-- begin Excerpt to read --

Simone Marchi's Home Page

Simone Marchi
Research Fellow

Solar System Exploration Research
Virtual Institute
Southwest Research Institute
1050 Walnut St., Suite 300
Boulder, Colorado 80302 USA

Phone: +1 720 208 7220
Fax: +1 303 546 9687
Email: marchi [AT]
Simone Marchi

Research Interests

My research interests span from asteroids to terrestrial planets. In particular:

• Formation of terrestrial planets and the Moon;
• Geology of asteroids and terrestrial planets;
• Spectroscopy & dynamics of minor bodies;
• Meteorites.

I am most active in the field of terrestrial planets and asteroids collisional evolution. Their rocky surfaces are sort of "snapshots" of the bombardment history of the inner solar system. One may say that early processes in the solar system that are no longer observable are locked into cratered terrains. By studying these battered surfaces one may gain insights on the magnitude and frequency of early collisions in the inner solar system, including our own Earth.
I am also involved in several space missions. In particular, I am:

• Associate Scientist of OSIRIS and VIRTIS on board ESA Rosetta;
• Associate Scientist of VIR on board NASA Dawn;
• Chair of ESA MarcoPolo-R working group on crater properties;
• External collaborator of NASA MESSENGER Geology Discipline Group.

-- end Excerpt to read --
-- begin Data for this task --

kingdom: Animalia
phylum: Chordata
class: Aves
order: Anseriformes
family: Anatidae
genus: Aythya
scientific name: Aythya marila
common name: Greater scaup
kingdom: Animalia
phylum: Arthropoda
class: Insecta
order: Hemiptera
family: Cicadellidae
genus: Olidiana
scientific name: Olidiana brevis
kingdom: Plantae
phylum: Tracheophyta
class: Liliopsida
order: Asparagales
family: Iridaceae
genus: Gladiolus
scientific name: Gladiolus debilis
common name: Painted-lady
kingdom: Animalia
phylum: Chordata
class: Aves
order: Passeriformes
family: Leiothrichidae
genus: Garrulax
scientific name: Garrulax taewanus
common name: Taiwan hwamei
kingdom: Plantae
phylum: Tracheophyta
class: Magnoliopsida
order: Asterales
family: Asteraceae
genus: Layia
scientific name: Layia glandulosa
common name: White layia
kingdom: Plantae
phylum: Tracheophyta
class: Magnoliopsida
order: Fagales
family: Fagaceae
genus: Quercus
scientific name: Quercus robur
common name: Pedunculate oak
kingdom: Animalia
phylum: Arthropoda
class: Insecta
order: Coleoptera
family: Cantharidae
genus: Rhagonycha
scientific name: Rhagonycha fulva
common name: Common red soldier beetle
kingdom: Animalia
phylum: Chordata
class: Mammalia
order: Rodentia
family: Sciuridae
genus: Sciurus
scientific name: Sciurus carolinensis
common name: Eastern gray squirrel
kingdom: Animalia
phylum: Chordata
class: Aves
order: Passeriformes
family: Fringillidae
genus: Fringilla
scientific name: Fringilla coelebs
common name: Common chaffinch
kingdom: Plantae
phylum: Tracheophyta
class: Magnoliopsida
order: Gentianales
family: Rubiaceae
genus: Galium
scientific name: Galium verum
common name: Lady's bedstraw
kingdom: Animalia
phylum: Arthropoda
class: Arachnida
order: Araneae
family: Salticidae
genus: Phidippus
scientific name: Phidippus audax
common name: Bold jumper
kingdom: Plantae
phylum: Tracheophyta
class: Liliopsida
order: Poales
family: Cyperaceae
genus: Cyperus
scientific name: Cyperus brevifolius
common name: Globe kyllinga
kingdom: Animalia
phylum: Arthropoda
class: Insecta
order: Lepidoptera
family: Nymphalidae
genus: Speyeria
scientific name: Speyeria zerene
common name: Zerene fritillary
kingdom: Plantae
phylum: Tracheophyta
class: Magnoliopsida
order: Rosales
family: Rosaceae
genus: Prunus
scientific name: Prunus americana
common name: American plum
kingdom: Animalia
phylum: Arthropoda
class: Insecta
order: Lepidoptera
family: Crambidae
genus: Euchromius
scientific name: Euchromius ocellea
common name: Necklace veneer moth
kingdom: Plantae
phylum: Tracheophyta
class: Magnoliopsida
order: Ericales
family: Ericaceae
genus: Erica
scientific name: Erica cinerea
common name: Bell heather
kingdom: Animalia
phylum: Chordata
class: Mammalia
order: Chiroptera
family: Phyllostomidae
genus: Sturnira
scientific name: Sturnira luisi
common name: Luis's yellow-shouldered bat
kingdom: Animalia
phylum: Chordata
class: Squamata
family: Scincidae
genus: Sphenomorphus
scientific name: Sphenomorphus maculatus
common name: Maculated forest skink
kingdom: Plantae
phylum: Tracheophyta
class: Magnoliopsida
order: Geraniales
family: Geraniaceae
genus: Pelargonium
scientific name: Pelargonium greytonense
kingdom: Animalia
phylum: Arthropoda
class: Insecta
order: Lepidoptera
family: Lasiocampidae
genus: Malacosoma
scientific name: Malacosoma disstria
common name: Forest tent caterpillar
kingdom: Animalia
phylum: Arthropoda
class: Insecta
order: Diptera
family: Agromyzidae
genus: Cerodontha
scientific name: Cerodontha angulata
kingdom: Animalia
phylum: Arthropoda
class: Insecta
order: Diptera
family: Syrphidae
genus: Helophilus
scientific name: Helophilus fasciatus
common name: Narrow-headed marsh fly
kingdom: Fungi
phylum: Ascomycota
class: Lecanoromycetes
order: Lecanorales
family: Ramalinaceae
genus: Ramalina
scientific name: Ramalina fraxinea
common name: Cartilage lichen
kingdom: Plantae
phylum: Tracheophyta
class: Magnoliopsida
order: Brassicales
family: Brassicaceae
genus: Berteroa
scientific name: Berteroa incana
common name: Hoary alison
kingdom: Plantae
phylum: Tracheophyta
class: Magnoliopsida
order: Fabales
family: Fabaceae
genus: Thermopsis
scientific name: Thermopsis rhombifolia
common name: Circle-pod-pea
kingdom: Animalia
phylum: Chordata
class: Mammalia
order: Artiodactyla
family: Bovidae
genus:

-- end Data for this task --

## Exercises:
#1 On the home page, which NASA mission carries the VIR instrument that Simone Marchi works with as an Associate Scientist?
#2 Please return the stretch of the entries from the line that contains "common name: Lady's bedstraw" through the line that contains "genus: Ramalina", unchanged.
The home page and the entries have no connection to each other.

## Response list:
#1 NASA Dawn.

#2
common name: Lady's bedstraw
kingdom: Animalia
phylum: Arthropoda
class: Arachnida
order: Araneae
family: Salticidae
genus: Phidippus
scientific name: Phidippus audax
common name: Bold jumper
kingdom: Plantae
phylum: Tracheophyta
class: Liliopsida
order: Poales
family: Cyperaceae
genus: Cyperus
scientific name: Cyperus brevifolius
common name: Globe kyllinga
kingdom: Animalia
phylum: Arthropoda
class: Insecta
order: Lepidoptera
family: Nymphalidae
genus: Speyeria
scientific name: Speyeria zerene
common name: Zerene fritillary
kingdom: Plantae
phylum: Tracheophyta
class: Magnoliopsida
order: Rosales
family: Rosaceae
genus: Prunus
scientific name: Prunus americana
common name: American plum
kingdom: Animalia
phylum: Arthropoda
class: Insecta
order: Lepidoptera
family: Crambidae
genus: Euchromius
scientific name: Euchromius ocellea
common name: Necklace veneer moth
kingdom: Plantae
phylum: Tracheophyta
class: Magnoliopsida
order: Ericales
family: Ericaceae
genus: Erica
scientific name: Erica cinerea
common name: Bell heather
kingdom: Animalia
phylum: Chordata
class: Mammalia
order: Chiroptera
family: Phyllostomidae
genus: Sturnira
scientific name: Sturnira luisi
common name: Luis's yellow-shouldered bat
kingdom: Animalia
phylum: Chordata
class: Squamata
family: Scincidae
genus: Sphenomorphus
scientific name: Sphenomorphus maculatus
common name: Maculated forest skink
kingdom: Plantae
phylum: Tracheophyta
class: Magnoliopsida
order: Geraniales
family: Geraniaceae
genus: Pelargonium
scientific name: Pelargonium greytonense
kingdom: Animalia
phylum: Arthropoda
class: Insecta
order: Lepidoptera
family: Lasiocampidae
genus: Malacosoma
scientific name: Malacosoma disstria
common name: Forest tent caterpillar
kingdom: Animalia
phylum: Arthropoda
class: Insecta
order: Diptera
family: Agromyzidae
genus: Cerodontha
scientific name: Cerodontha angulata
kingdom: Animalia
phylum: Arthropoda
class: Insecta
order: Diptera
family: Syrphidae
genus: Helophilus
scientific name: Helophilus fasciatus
common name: Narrow-headed marsh fly
kingdom: Fungi
phylum: Ascomycota
class: Lecanoromycetes
order: Lecanorales
family: Ramalinaceae
genus: Ramalina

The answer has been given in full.